Then define a NamedTuple to conveniently store the structured text and metadata.

In [2]:
fields = 'id dialect title informant place text'

Text = collections.namedtuple('Text', fields)

In order to structure the text files into meaningful elements, such as metadata (titles, authors/informants, places, verse numbers) and texts, verses, words, and other symbols, we have to recognize some patterns that are either present in the formatting of the Word files, or generated by the conversion to text by AbiWord.

The patterns are different for the Barwar and Urmi texts. We use regular expressions to recognize the patterns.

In [3]:
# Verse numbers are one or more digits in parentheses
re_verse_no = re.compile('\s*(\([0-9]+\))\s*')

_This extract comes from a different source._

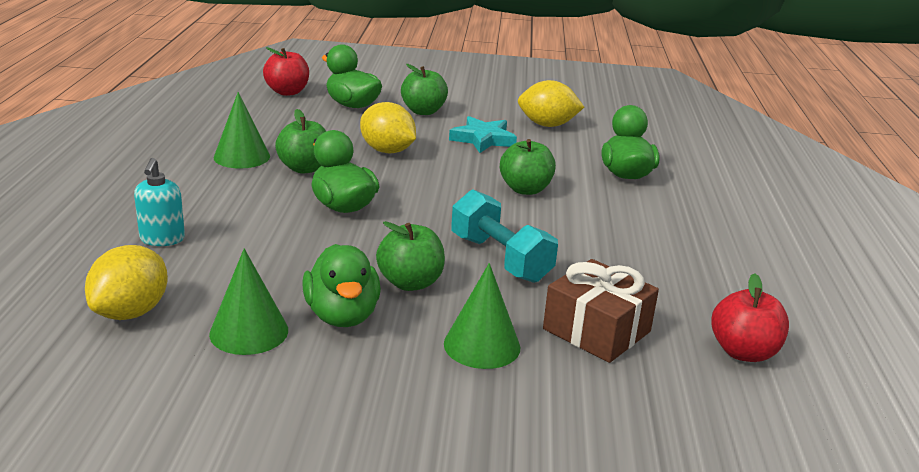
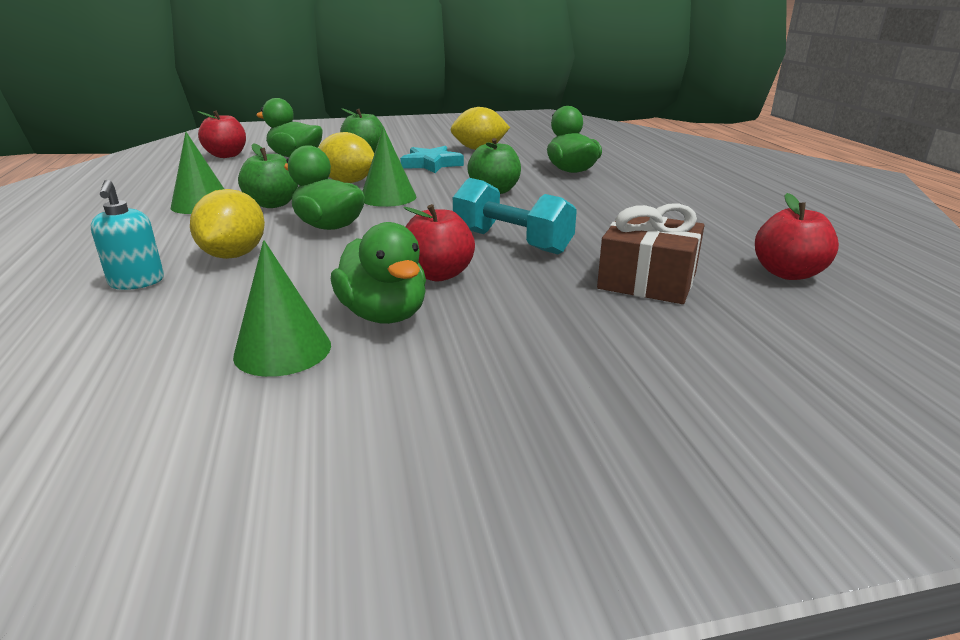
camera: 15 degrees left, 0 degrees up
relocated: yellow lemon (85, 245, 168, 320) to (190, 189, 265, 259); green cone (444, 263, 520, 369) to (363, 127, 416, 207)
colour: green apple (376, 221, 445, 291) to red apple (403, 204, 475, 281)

# Footnotes start with a space after a newline,
# and in our cases end with the first full stop.
# If a footnote would contain more full stops,
# I do not know how we could recognize the end.
re_footnote = re.compile('^ [^.]*\.')

# Regexes for Barwar texts
# Title contains identifier (e.g. 'A1') followed by
# at least one TAB character, and the title.
re_title = re.compile('^([ABCD][0-9]+) *[\t]+(.*\S)\s*$')
# The informant line starts with 'Informant: ', followed
# by the informant name, and in parentheses the place.
re_info = re.compile('^Informant: (.*) \((.*)\)\s*$')

# Regexes for Urmi texts
# Heading only contains identifier (e.g. 'A 1' or 'B2').
re_heading = re.compile('^([AB]\s*[0-9]+)\s*$')
# title_info line contains Title, and in parentheses
# the informant name followed by a comma, and the place
re_title_info = re.compile('^(.*\S)\s*\(([^,]*), (.*)\)\s*$')
# Ignore other lines with only capitalized text and/or numbers
re_ignore = re.compile('^[A-Z][A-Z0-9 ]+\s*$')
# Version regex is for a special case in Urmi text A35
re_version = re.compile('^(Version [0-9]+): (.*) \((.*)\)\s*$')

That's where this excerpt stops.